Diamantoulakis et al. [93] used big data analysis to study the dynamic management of energy systems, predicting source and load sizes in smart grids and highlighting the efficiency of such tools in optimizing DSM. Wang and his co-authors [94], on the other hand, recommended a new DSM tool that encompasses a distributed energy storage program that can include CGH 2 or LH 2 ; from the results of their simulations, the outcome had high yields in peak reduction and also lower overall costs. Goulden et al. [95] presented two opposing visions of smart grids—one that is centralized, based on current institutional arrangements, and another that is decentralized, an alternative where distributed production and control are preferable. Using innovative concepts such as `energy consumer’ and `energy citizen’, the authors concluded that in order to properly design smart grids, it is necessary to look beyond technology; one must realize that a `smart user’ is essential to much of what is expected of demand side management. In Ireland, Finn and Fitzpatrick [96] studied the potential of implementing a price-based demand response on industrial consumers in order to increase their use of wind-generated electricity. The authors found that strategically increasing demand during times that are usually prone to curtailment and then shifting it in times of low prices is likely to increase consumer consumption of wind-generated electricity, thus possibly enabling a more sustainable production of green hydrogen.

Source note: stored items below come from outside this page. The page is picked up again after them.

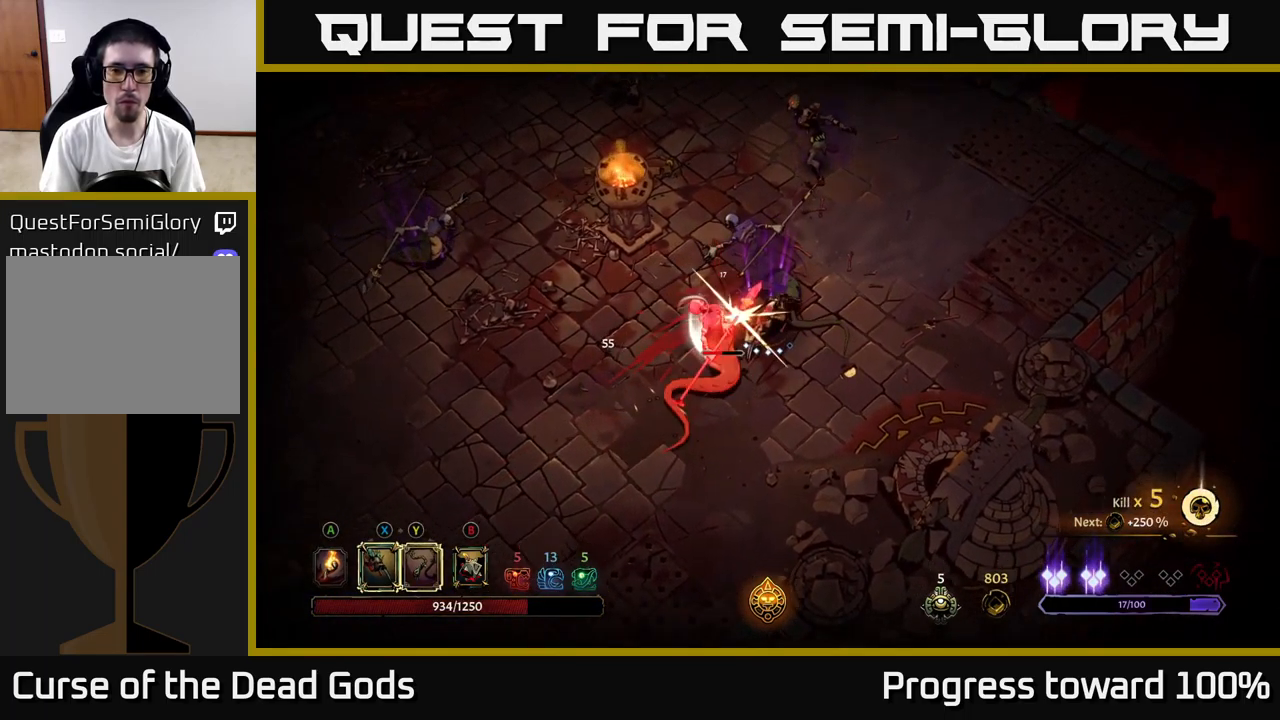
{"buttons": [], "left_stick": "up", "right_stick": "center", "events": [[33, "X", "down"], [100, "left_stick", "up-left"], [167, "X", "up"], [283, "X", "down"], [350, "left_stick", "up"], [400, "X", "up"]]}
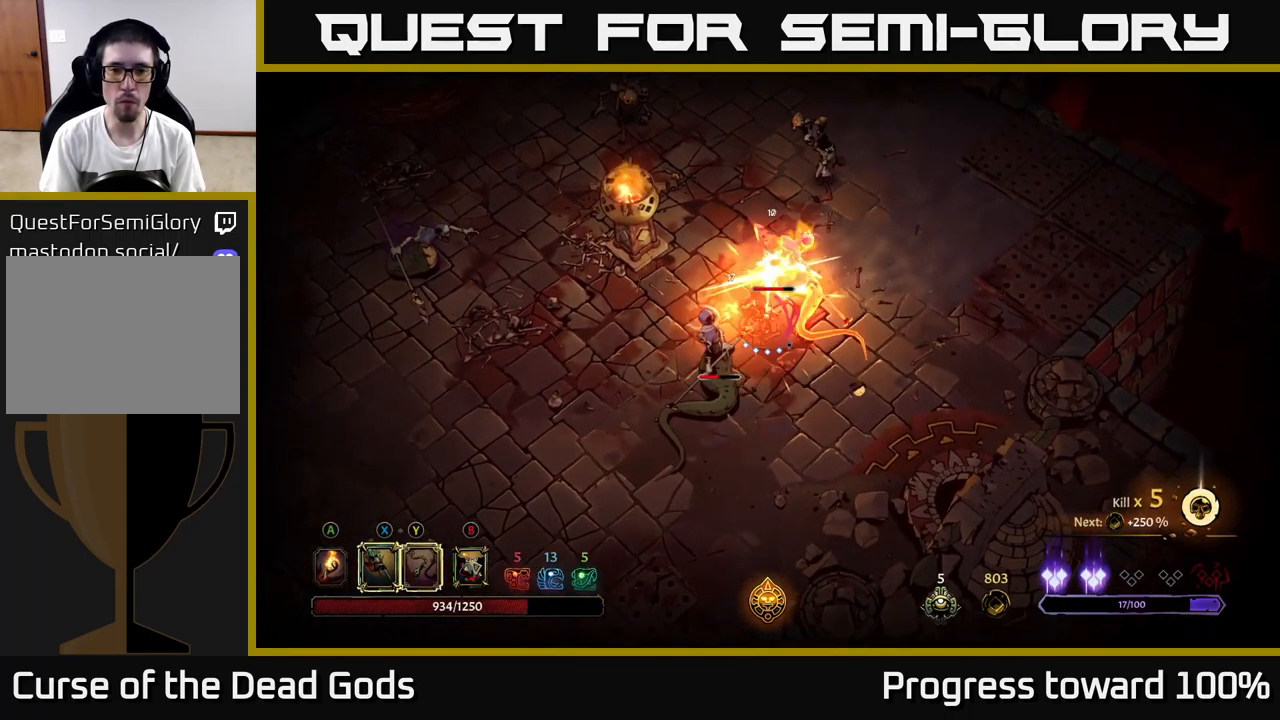
{"buttons": [], "left_stick": "up", "right_stick": "center", "events": [[17, "X", "down"], [150, "X", "up"], [234, "X", "down"], [417, "X", "up"]]}
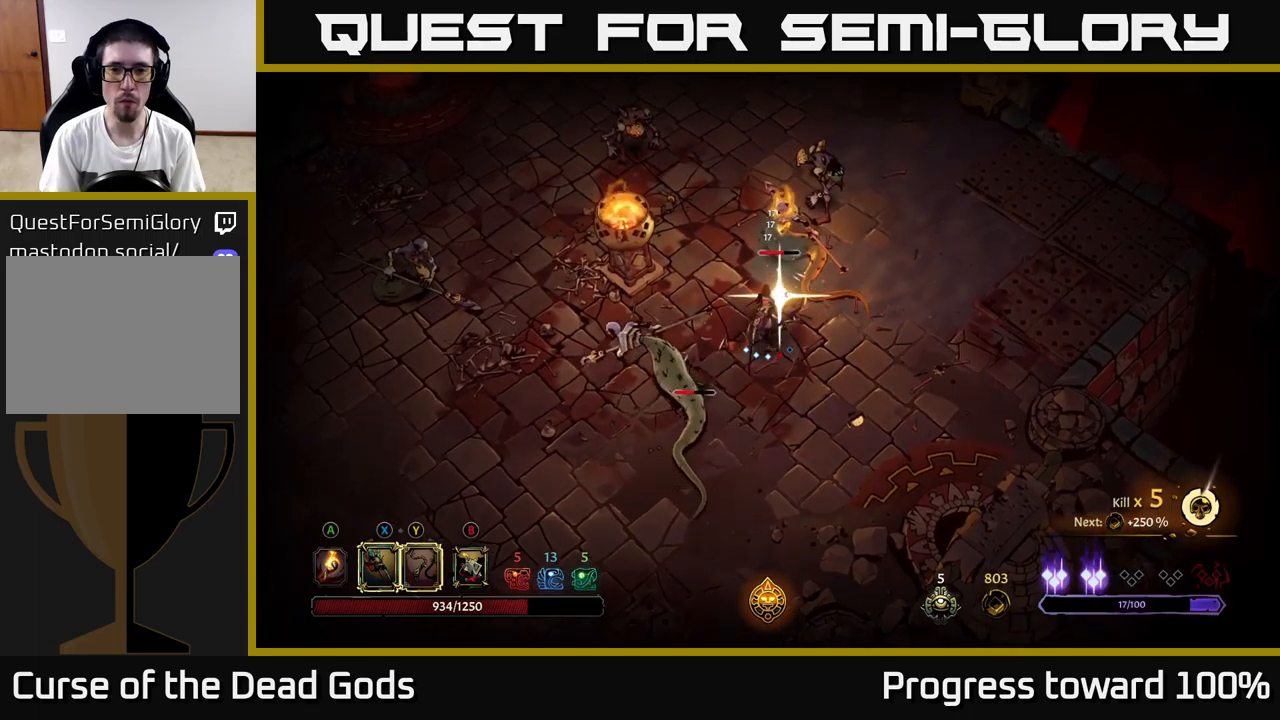
{"buttons": [], "left_stick": "down", "right_stick": "center", "events": [[117, "left_stick", "center"], [467, "left_stick", "down"]]}
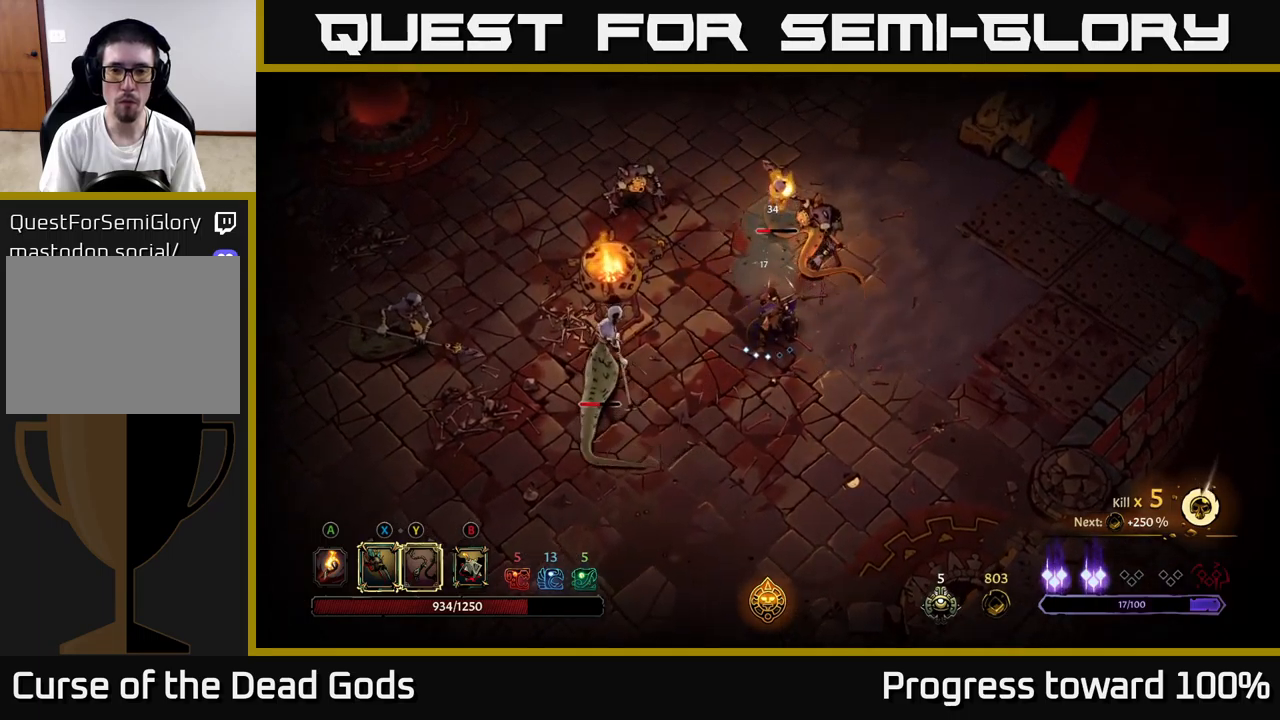
{"buttons": [], "left_stick": "down-right", "right_stick": "center", "events": [[17, "left_stick", "down-right"]]}
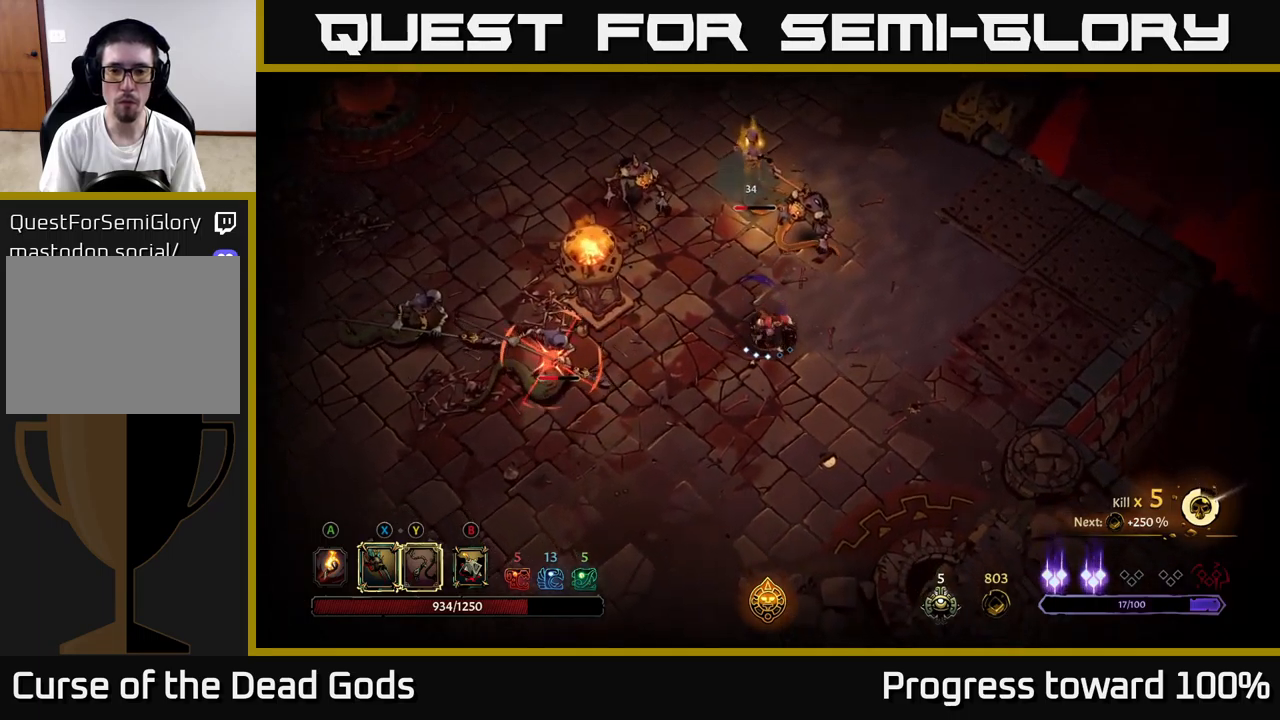
{"buttons": [], "left_stick": "down-left", "right_stick": "center", "events": [[17, "B", "down"], [117, "B", "up"], [234, "left_stick", "down"], [300, "R2", "down"], [400, "R2", "up"], [417, "left_stick", "down-left"]]}
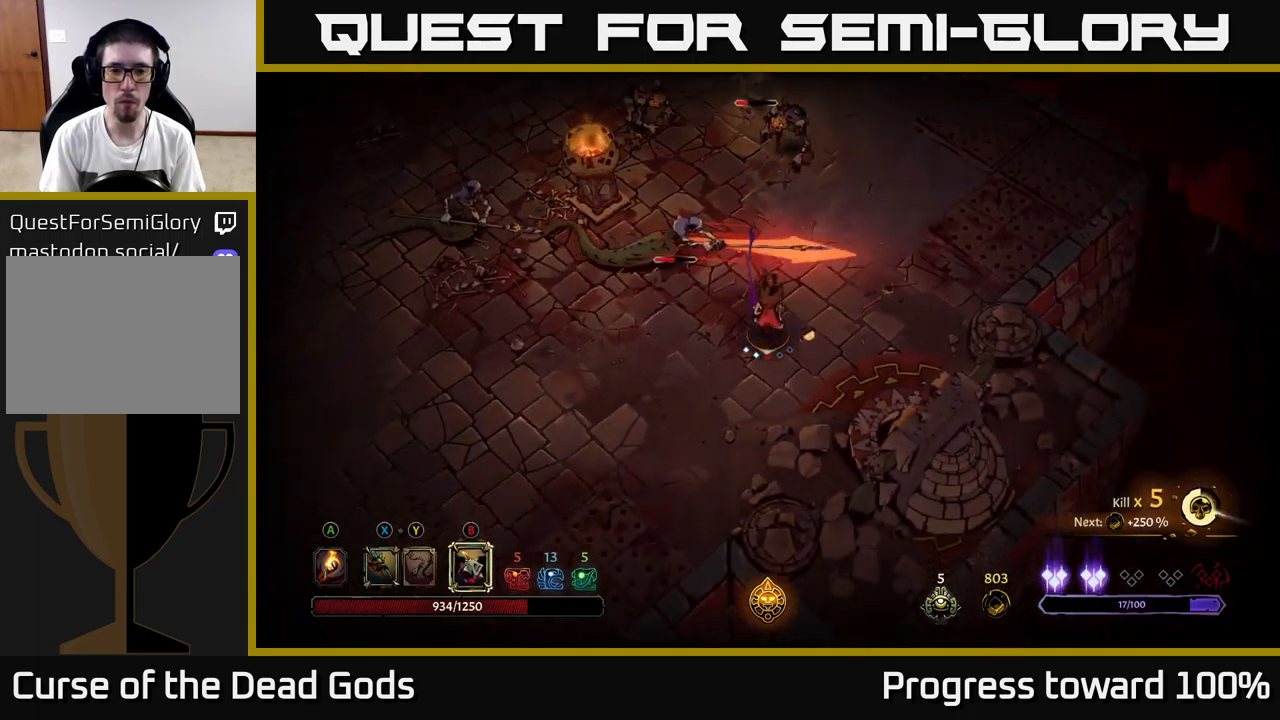
{"buttons": [], "left_stick": "up", "right_stick": "center", "events": [[234, "left_stick", "up-left"], [300, "left_stick", "up"], [350, "B", "down"], [434, "B", "up"]]}
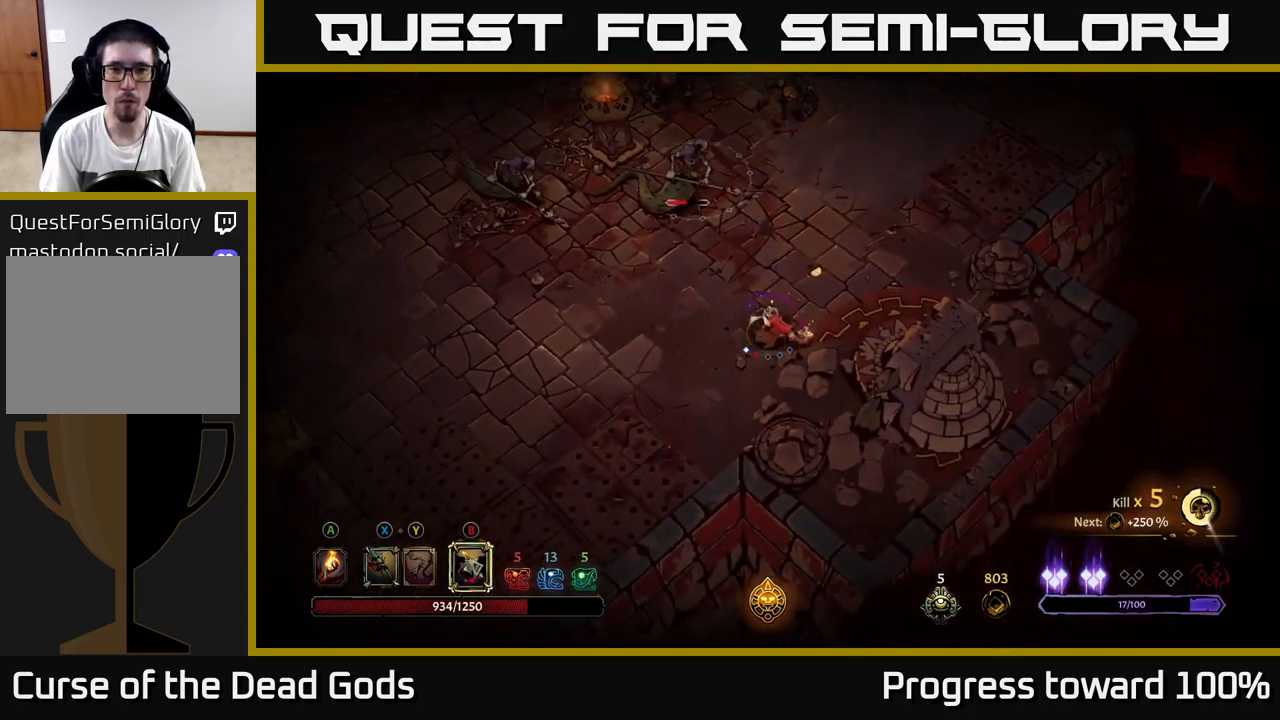
{"buttons": ["B"], "left_stick": "up-left", "right_stick": "center", "events": [[67, "left_stick", "up-left"], [417, "B", "down"]]}
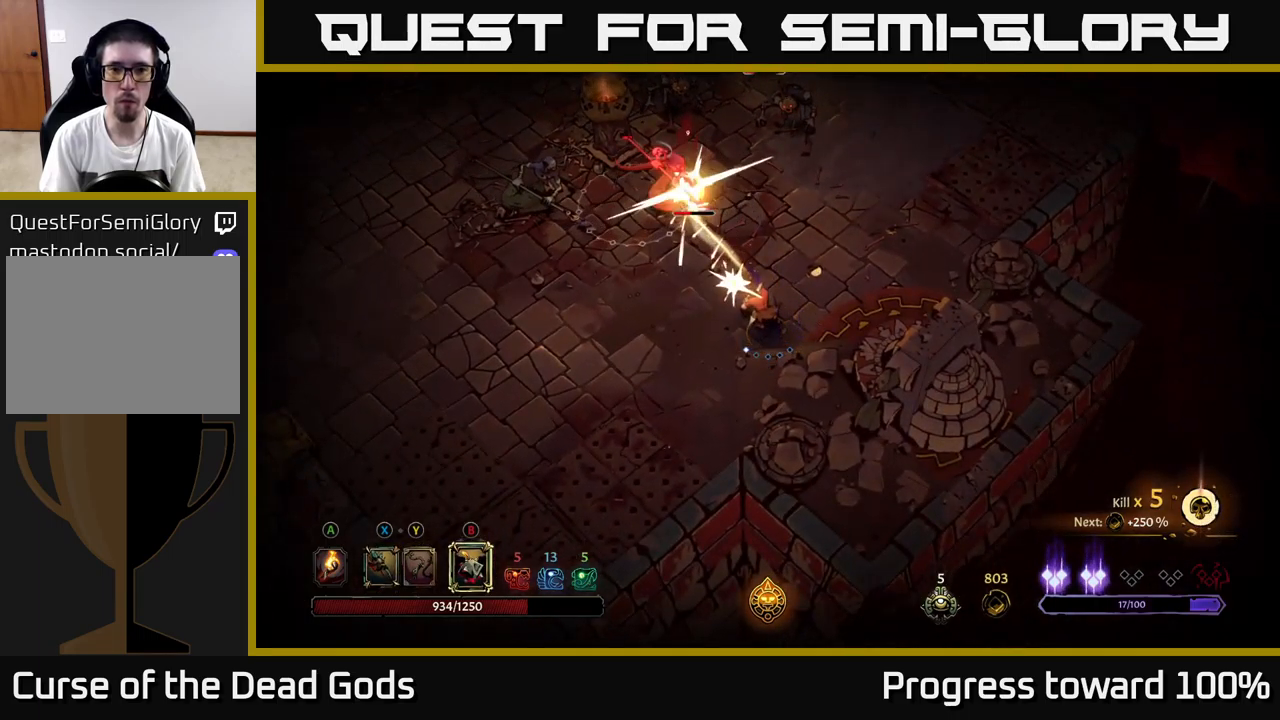
{"buttons": [], "left_stick": "up", "right_stick": "center", "events": [[17, "B", "up"], [367, "left_stick", "up"]]}
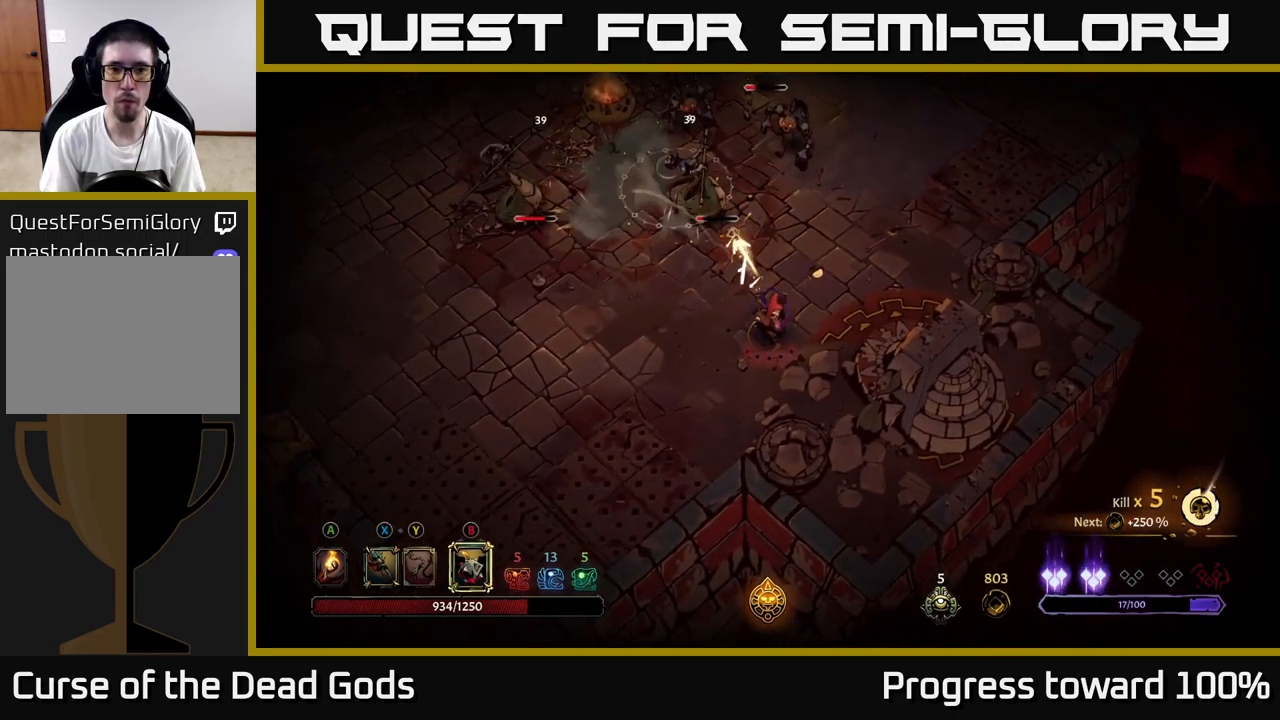
{"buttons": [], "left_stick": "up", "right_stick": "center", "events": [[150, "B", "down"], [250, "B", "up"]]}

Finally, with the progressive integration of hydrogen in the electricity market, Shi and his co-authors [97] turned to Denmark’s highly volatile electricity market prices to access the degree of adaptation of the hydrogen-based bidirectional energy storage. A sensitivity analysis was performed with regard to changes in hydrogen price and hydrogen storage capacity, confirming that this solution offers valuable proof in any energy market framework—namely ancillary operation services such as frequency control and power balancing. Moreover, frameworks established locally in the electricity/hydrogen trade showed improvement with the combination of renewables and lower peak demand [98].

5. Conclusions

Hydrogen technologies have been on the rise in the past few decades; their development has recently been pushed by several governments’ road maps for sustainability, supported by a widespread need to decarbonize the world. The global energy system is one of the highest sources of pollutants, thus urgently requiring fundamental changes to cope with sustainable objectives. Recent scientific research has led to better performances and higher efficiencies of hydrogen-related technologies, so much so that nowadays, their economic viability is hardly put aside. Truly understanding the strategic configurations of hydrogen’s value chain is required to thoroughly promote policies that expand the hydrogen economy; this immensely versatile energy vector is seen by some as indispensable to the full decarbonization of the energy sector.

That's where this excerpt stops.